Giorgio Armani for Phenomena (1985)
Potentially one of the '80s best-kept secrets, this film is an explosive mix of elements: a post-Suspiria Dario Argento picture starring a teenage Jennifer Connelly in her second-ever movie with a wardrobe designed by Giorgio Armani. Phenomena’s story is hard to summarise (know that you shouldn’t watch it if you dislike insects), but visually, it is exquisite. Costume designers Marina Malavasi and Patrizia Massaia worked with Armani, a friend of Argento, and defined Jennifer as the ideal '80s boss lady: think shoulder pads, masculine shirts and tailored trousers. We don’t know much about her, but her radical sophistication at the tender age of 15 puts us invariably on her side as she suffers around the “Swiss Transylvania”. The care placed on the outfits was no happy accident, for this was a match made in heaven: Armani had previously dressed Richard Gere in American Gigolo and would go on to outfit The Intouchables, while D’Argento would direct a catwalk show for Trussardi the following year.

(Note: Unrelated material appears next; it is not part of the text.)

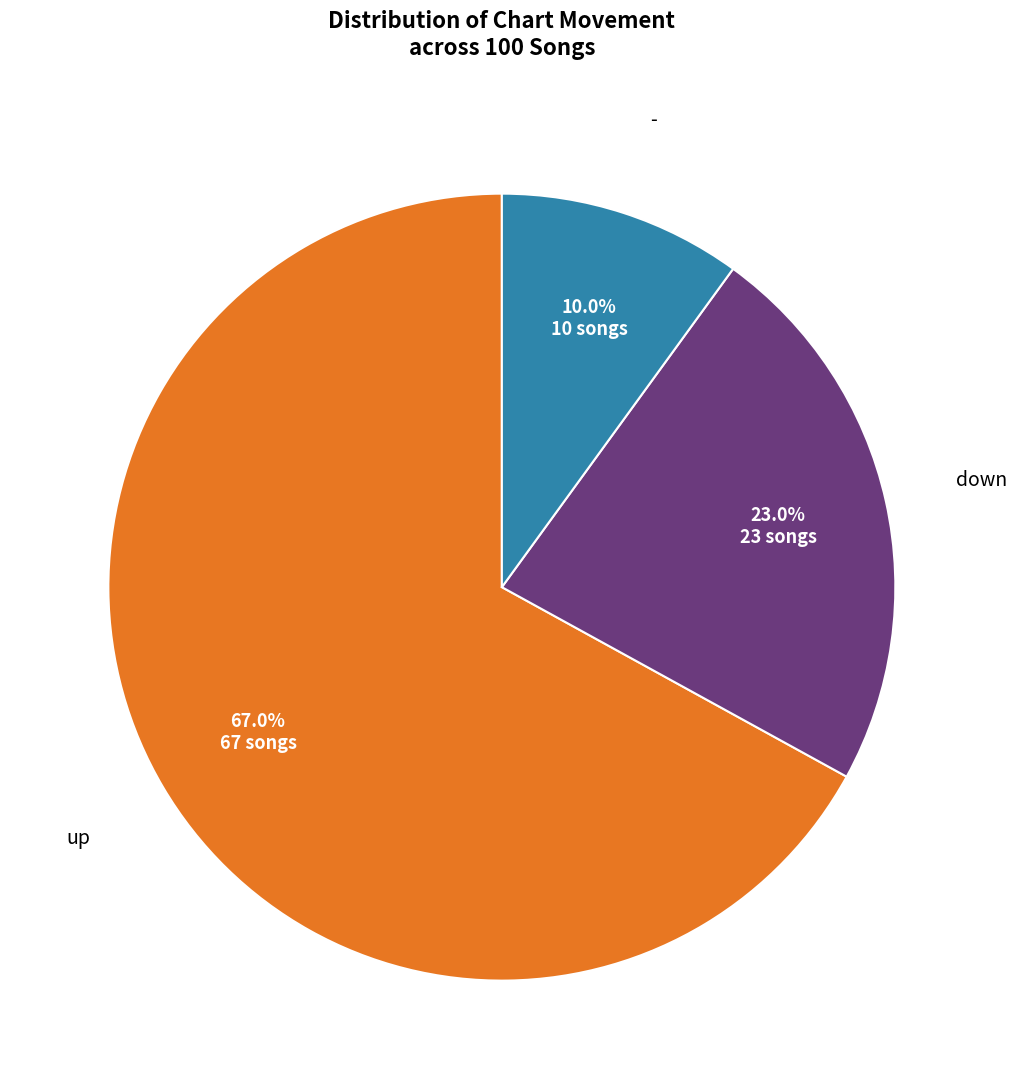

Is there a majority slice in this chart?

Yes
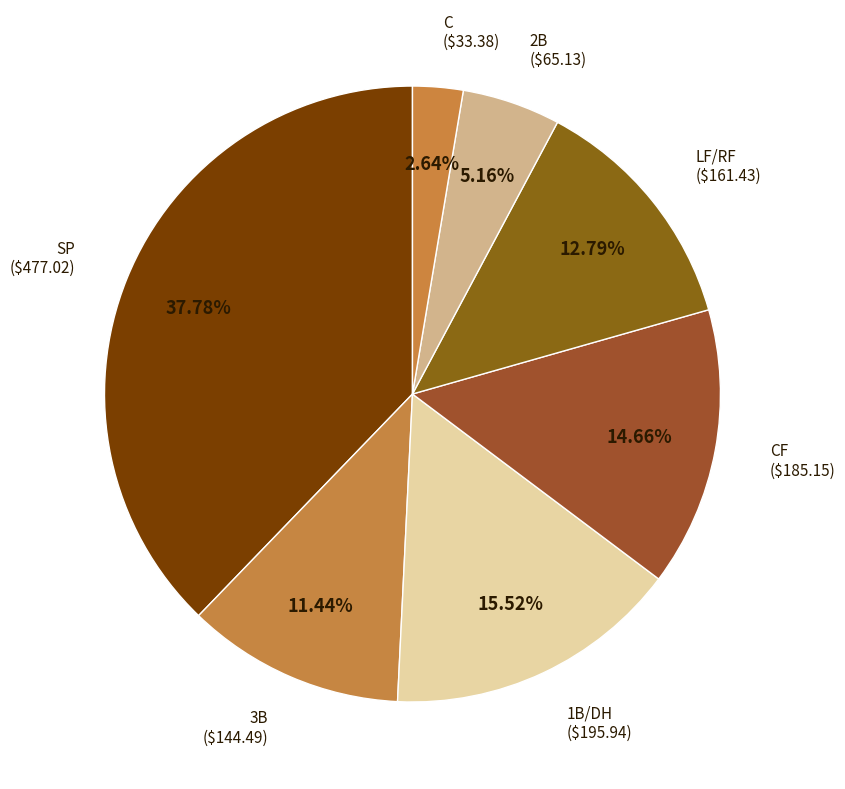

Count the number of slices in the pie.

7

Jean-Paul Gaultier for The Cook, The Thief, His Wife and Her Lover (1989)
A theatrical designer if there ever was one, Jean-Paul Gaultier is best rememberd in Hollywood for his contribution to Luc Besson’s The Fifth Element (1997). A lesser-known fact is that a few years earlier he was also in charge of the costumes for The Cook…, a grotesque drama directed by Peter Greenaway. Superb in its visual compositions and outlandish in its plot, it starred Helen Mirren as a woman saddened by life with a horrible husband. Her outfits reflect her oppression—we’re talking corsets, feathers, veils—and change colours to camouflage her in the spaces she occupies. Eccentric, baroque, and atemporal, the story and settings are reminiscent of an opera, and Gaultier’s designs, including the plain brown suit of the title’s lover, are a true feast for the eyes.
Yohji Yamamoto for Teknolust (2002)
The millenium bug awoke the creativity of many at the turn of the century, Teknolust being one of the oddest experiments. A feminist-leaning, sci-fi romantic comedy directed by artist Lynn Hershman Leeson, it starred Tilda Swinton as a scientist that has developed three clones, each one defined by a different colour, on a mission to chase men. While Rosetta, the scientist, is a normie plain Jane, the gleaming Marine, Olive and Ruby are dressed for success by Yohji Yamamoto in minimal monochrome outfits that mix traditional Japanese influences with ‘00s futuristic fabrics. Yamamoto, who is also known for his frequent collaborations with cult director Takeshi Kitano, is a perfect choice to imbue this Metaverse-y fable with class and coolness.